[ОТРЫВОК]
======
Маруся Климова
ПРОЗАИК ВЛАДИМИР СОРОКИН ЖЕЛАЕТ ПИТЕРСКИМ ЧИТАТЕЛЯМ И ПИСАТЕЛЯМ ПОБОЛЬШЕ ХОДИТЬ В КИНО

Московский прозаик Владимир Сорокин олицетворяет собой целое направление отечественной словесности, которое, по аналогии с параллельным кино (пародирующим приемы традиционного и массового кино) лучше всего можно было бы обозначить как "параллельная литература". В 70-е и 80-е годы Сорокин активно печатался в самиздатовских отечественных журналах и на Западе. Его произведения ("Очередь", "Норма", "Последняя любовь Марины") переведены на все основные европейские языки. В свое время вхождение его романа "Сердца четырех" в шорт-лист первой Букеровской премии в России наделало много шума... Но сам Сорокин до сих пор редкий гость не только в Петербурге, но и на страницах питерской прессы...

-- Владимир, вы сейчас в качестве сценариста работаете над фильмом "Москва". Расскажите, что это будет за фильм.
======
[ФРАГМЕНТ ДАННЫХ]
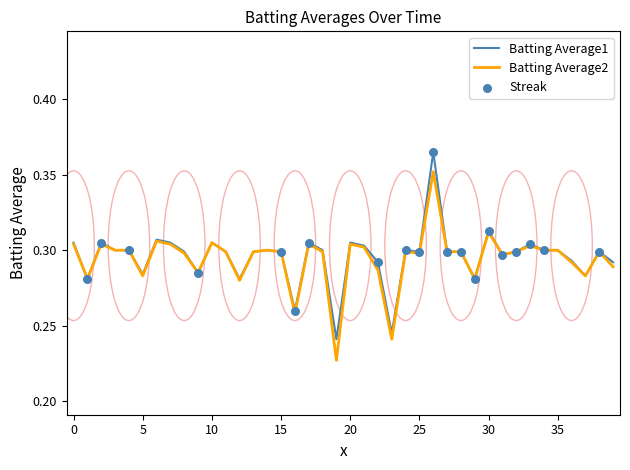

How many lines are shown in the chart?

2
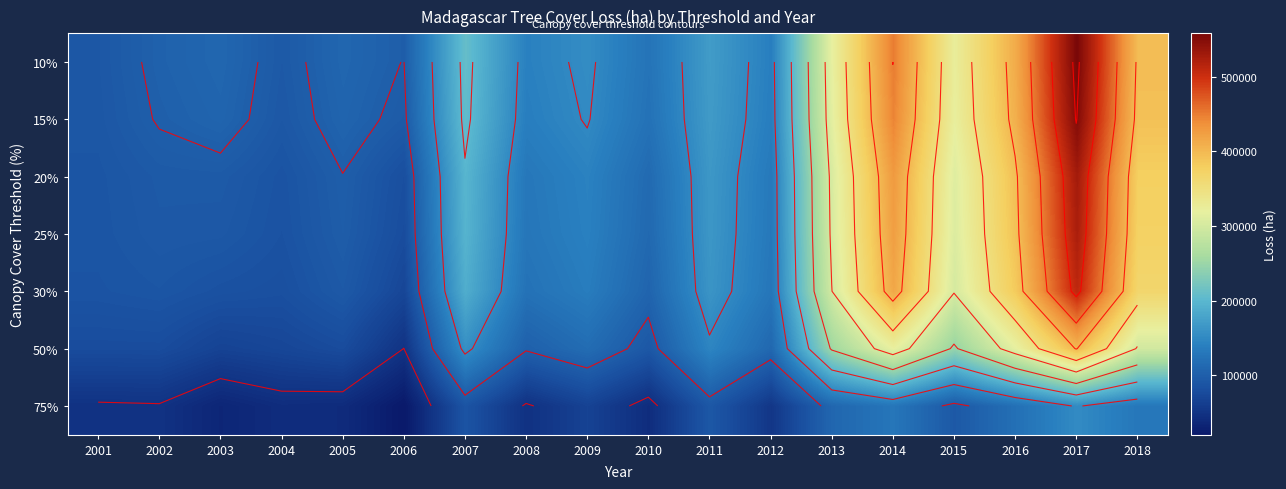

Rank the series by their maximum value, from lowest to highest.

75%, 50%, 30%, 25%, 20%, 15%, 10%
======
[ЗАДАНИЕ] Пожалуйста, напечатайте целиком и без изменений отрывок из интервью с Владимиром Сорокиным.

[ВЫПОЛНЕННОЕ ЗАДАНИЕ]
Маруся Климова
ПРОЗАИК ВЛАДИМИР СОРОКИН ЖЕЛАЕТ ПИТЕРСКИМ ЧИТАТЕЛЯМ И ПИСАТЕЛЯМ ПОБОЛЬШЕ ХОДИТЬ В КИНО

Московский прозаик Владимир Сорокин олицетворяет собой целое направление отечественной словесности, которое, по аналогии с параллельным кино (пародирующим приемы традиционного и массового кино) лучше всего можно было бы обозначить как "параллельная литература". В 70-е и 80-е годы Сорокин активно печатался в самиздатовских отечественных журналах и на Западе. Его произведения ("Очередь", "Норма", "Последняя любовь Марины") переведены на все основные европейские языки. В свое время вхождение его романа "Сердца четырех" в шорт-лист первой Букеровской премии в России наделало много шума... Но сам Сорокин до сих пор редкий гость не только в Петербурге, но и на страницах питерской прессы...

-- Владимир, вы сейчас в качестве сценариста работаете над фильмом "Москва". Расскажите, что это будет за фильм.